This year a friend reached out, asking me to join his Movember team. I accepted his invitation but didn’t care much for it.
But like a ragged stache, the idea grew on me. Mini firecracker-revelations popcorned in my head.
This year’s been tough for everyone, but it’s been tough for men in a very specific way. For us, the quarantine became not only a state of self-contained bodies, but self-isolated thoughts and emotions too.
Men are not good at sharing their feelings.
Ever since my dad left Jaffna (a city in northern Sri Lanka), he hit the ground running and he’s been running ever since. Even when Uber – his full-time job at the time – terminated his account, he started his own (barely successful) limo company. He managed to get a website and an online booking system up and running. Running. Of course he had help but it was still quite the feat for an immigrant dad in his 60s.
My dad’s a do-er, always running. So when the quarantine asked him to finally stop running, he didn’t quite know what to do.
Being stuck at home, my dad was intolerable. He would complain about every little thing, and of course we took it for face value.
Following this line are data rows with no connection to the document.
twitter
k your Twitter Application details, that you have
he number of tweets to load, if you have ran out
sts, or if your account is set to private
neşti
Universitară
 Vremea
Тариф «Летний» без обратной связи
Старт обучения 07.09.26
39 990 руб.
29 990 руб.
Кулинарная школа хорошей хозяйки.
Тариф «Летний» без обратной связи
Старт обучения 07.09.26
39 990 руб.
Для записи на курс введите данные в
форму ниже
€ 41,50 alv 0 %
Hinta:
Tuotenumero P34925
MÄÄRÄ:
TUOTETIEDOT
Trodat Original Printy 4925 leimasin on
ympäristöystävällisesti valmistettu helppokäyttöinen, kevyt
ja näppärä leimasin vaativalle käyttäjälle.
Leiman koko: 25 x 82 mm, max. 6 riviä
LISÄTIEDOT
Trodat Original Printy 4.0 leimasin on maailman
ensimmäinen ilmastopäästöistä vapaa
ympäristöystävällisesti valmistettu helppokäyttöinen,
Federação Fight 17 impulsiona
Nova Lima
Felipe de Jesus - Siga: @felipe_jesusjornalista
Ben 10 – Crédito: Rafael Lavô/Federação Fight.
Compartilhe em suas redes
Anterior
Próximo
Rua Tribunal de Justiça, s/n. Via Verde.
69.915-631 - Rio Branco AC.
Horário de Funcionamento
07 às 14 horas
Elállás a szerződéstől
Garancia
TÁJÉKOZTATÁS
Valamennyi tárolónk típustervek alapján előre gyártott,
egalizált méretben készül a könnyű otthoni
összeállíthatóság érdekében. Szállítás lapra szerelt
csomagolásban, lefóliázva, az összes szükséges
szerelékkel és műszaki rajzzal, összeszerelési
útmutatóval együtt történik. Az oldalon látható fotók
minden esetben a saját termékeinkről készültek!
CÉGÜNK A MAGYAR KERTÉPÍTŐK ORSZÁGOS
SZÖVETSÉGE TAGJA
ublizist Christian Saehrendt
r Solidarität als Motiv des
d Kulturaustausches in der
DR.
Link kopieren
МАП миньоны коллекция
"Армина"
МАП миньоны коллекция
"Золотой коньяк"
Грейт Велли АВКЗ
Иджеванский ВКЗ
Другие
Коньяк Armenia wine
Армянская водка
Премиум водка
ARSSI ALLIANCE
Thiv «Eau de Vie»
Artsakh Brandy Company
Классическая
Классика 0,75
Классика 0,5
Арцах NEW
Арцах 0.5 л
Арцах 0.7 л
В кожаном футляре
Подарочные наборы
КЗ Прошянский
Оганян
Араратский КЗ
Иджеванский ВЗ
If he complained about my room door not being closed, we assumed he was mad about my room door not being closed when in reality, these little nags were a result of the emotional stress that he refused to talk out.
I see myself in my dad. It’s hard for me to talk about myself and the things I go through, even with my closest friends.
A couple days before Movember started, one of my friends reached out to me in emotional distress; he was going through a rough patch and needed someone to talk to. After he finished telling me what he was going through, he told me a story of something he witnessed earlier that day:
“I watched a bird sit in the middle of the road, alive but not moving. I wasn’t sure whether it could fly or not. Whether it needed help or time. In an instant a car ran it over. In another, another car came, blocked off the oncoming lane and a singular swift move, swooped up the dying bird and drove off.”
That day, his story, his vulnerability all left a mark on me. He called me because he needed someone to talk to, but he helped me in a way far greater than my passive ears ever could; he
helped me realize the infectious quality of opening up to people. It sets a precedent, opens up a two-way bridge that normalizes asking for help.
For someone like me who has trouble asking for help, see another man just willfully and willingly asking for emotional support inspired me. It made me realize that we often ask our friends for help when we want to lift a heavy piece of furniture, so why can’t the same apply for when we need to lift an emotional payload that’s too much for one person to bear alone?
I had a burst of motivation fueled by the revelation that men are evolving. This Movember, I had a vision: a collective energy of beardless men united for a month in this act of setting aside our egos and being ugly.
The world is ugly. Someone will run you over without looking back. But it’s beautiful too. Someone else will block off the oncoming lane and in a singular swift move, swoop and save you.